:: To be done ::
Pick out and copy every line in the records below that contains the string "Identify". Count a line only if its letter case matches.

:: Data section ::

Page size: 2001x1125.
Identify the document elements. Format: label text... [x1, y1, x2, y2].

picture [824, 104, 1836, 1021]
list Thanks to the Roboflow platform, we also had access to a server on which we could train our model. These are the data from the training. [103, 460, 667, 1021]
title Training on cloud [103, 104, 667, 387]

:: Response below ::
Identify the document elements. Format: label text... [x1, y1, x2, y2].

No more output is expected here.